Hardy mutters something under his breath, to which I respond in the most reasonable and instinctive manner – by flipping him off. But just as I raise my hand to perform the older-than-time-itself manoeuvre, somehow my fingers betray me at the last second and now I’m waving all four of them in his face. Everyone is pretty confused and pissed off at this point. The duo come to a halt to “sort it out”, so do I. The thing with stray dogs chasing you and idiots on the streets is once you stop and confront them, 9/10 times they don’t know what to do. It’s like social media on the road. Laurel tells Hardy to get a move along, and they retreat, but now I have more adrenaline pumping in my system than blood.

I try to take it out on the road and push extra hard. My legs burn and then stop burning. The sweet relief takes over as I “send it”. Oh, the joy of being on a bike. But of course, just as I’m about to skip onto the next level of consciousness, I can feel something is wrong.
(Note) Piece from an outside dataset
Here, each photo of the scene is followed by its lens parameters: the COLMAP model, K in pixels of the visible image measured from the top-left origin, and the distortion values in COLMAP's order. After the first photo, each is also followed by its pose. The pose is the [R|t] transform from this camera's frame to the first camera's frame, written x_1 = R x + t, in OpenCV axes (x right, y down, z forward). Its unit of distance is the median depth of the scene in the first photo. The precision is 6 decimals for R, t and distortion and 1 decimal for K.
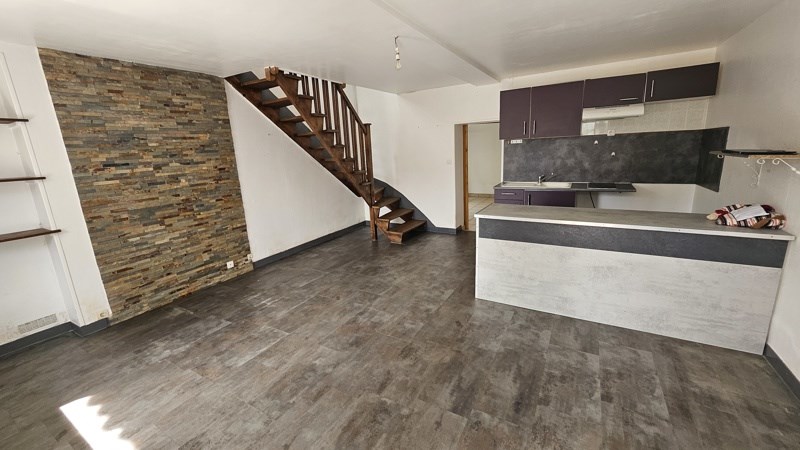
lens RADIAL K [[315.1, 0, 399.0], [0, 315.1, 219.6], [0, 0, 1]] dist [-0.001982, -0.000408]
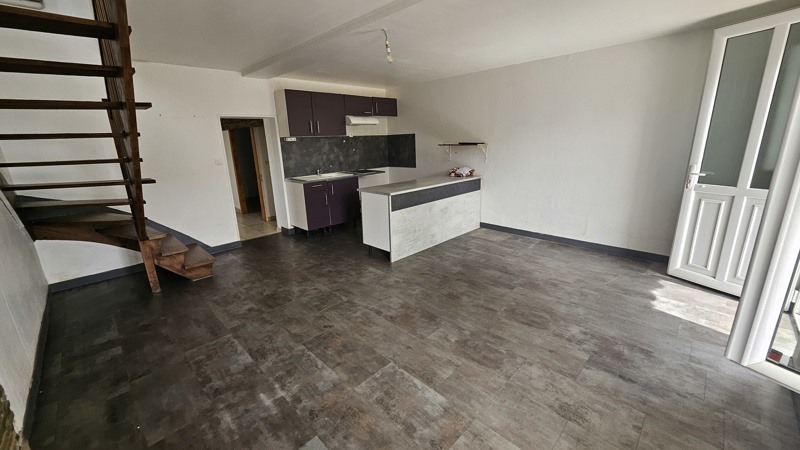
lens RADIAL K [[315.1, 0, 398.9], [0, 315.1, 224.9], [0, 0, 1]] dist [-0.001982, -0.000408]
pose [[0.251052, -0.215176, 0.943754, -0.895028], [0.234805, 0.959397, 0.156281, -0.078648], [-0.939063, 0.182363, 0.291383, 0.604570]]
Actually, I had been feeling it since I left, but never zeroed in on to what it might have been. A sharp turn and a slight climb later, the chain comes off. Now, if you have been riding a bike even for a little while, you know it’s not a big deal. If the chain has simply come off, it takes seconds to put it back on. Oh, but not today. Today was not the day.

Here I was, sitting on the side of one of the city’s busiest (even for this hour of the day) intersections, freezing my ass off, as I struggled to put the chain back in place with my hands all covered in oil and grease, while the traffic zoomed past me – too far away from home to walk it, too proud to call in for help. Fellow bike riders would slow down and look disapprovingly at my sorry self, but reluctant (and rightly so) to offer assistance in this plague-ridden world. After struggling for what felt like an eternity, the bike Gods relented. The thing got back on and I promptly turned homewards.
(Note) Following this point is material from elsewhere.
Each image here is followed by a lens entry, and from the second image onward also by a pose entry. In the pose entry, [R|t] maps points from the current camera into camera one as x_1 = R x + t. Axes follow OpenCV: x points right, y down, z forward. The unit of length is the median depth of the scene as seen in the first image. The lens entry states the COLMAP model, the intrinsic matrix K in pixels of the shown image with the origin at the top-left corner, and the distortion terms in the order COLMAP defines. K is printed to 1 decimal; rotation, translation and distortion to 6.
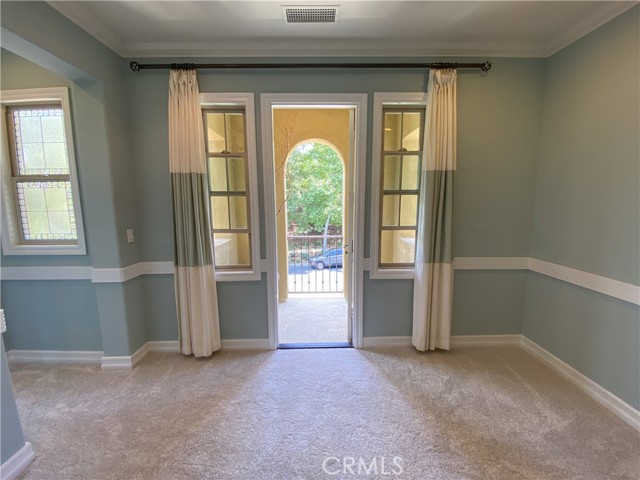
lens RADIAL K [[254.3, 0, 320.0], [0, 254.3, 240.0], [0, 0, 1]] dist [0.016338, -0.018168]
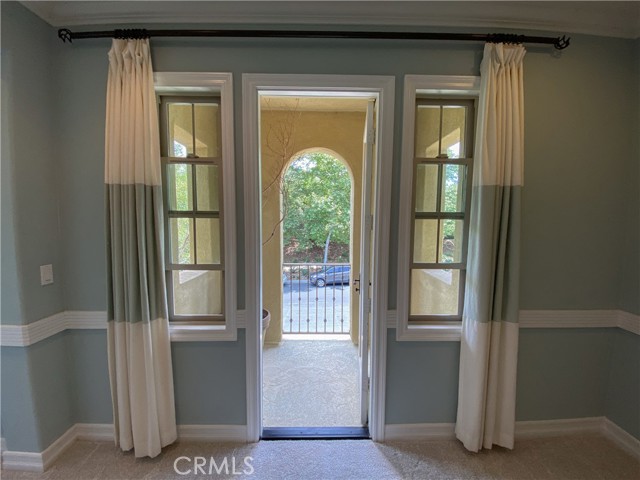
lens RADIAL K [[254.3, 0, 320.0], [0, 254.3, 240.0], [0, 0, 1]] dist [0.016338, -0.018168]
pose [[0.999893, 0.014052, -0.004093, -0.009836], [-0.014285, 0.997851, -0.063941, -0.070912], [0.003186, 0.063993, 0.997945, 0.299958]]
But the ordeal was not yet done with. Now I had to ride gingerly with all my senses on high alert, lest the thing undid itself again at some tricky section of the road and I got mowed over by an SUV blasting Punjabi songs. That would have been the most unfortunate way to end this ride.

The chain did come off once again on a climb, but by this point I was beyond caring for anything. All I wanted was a warm shower and enough food to feed a dozen hungry and “large” teenagers.

Anyway.

Soon after I got back home and recovered a bit, I booted up the review copy of Cyberpunk 2077 on my PlayStation 4.

The bike ride turned out to be the best part of my day.

Editor's note: We will not be reviewing Cyberpunk 2077 in its present state. Instead, we will be withholding comment on the game until it is in a condition whereby it can be judged on its actual merits rather than its potential.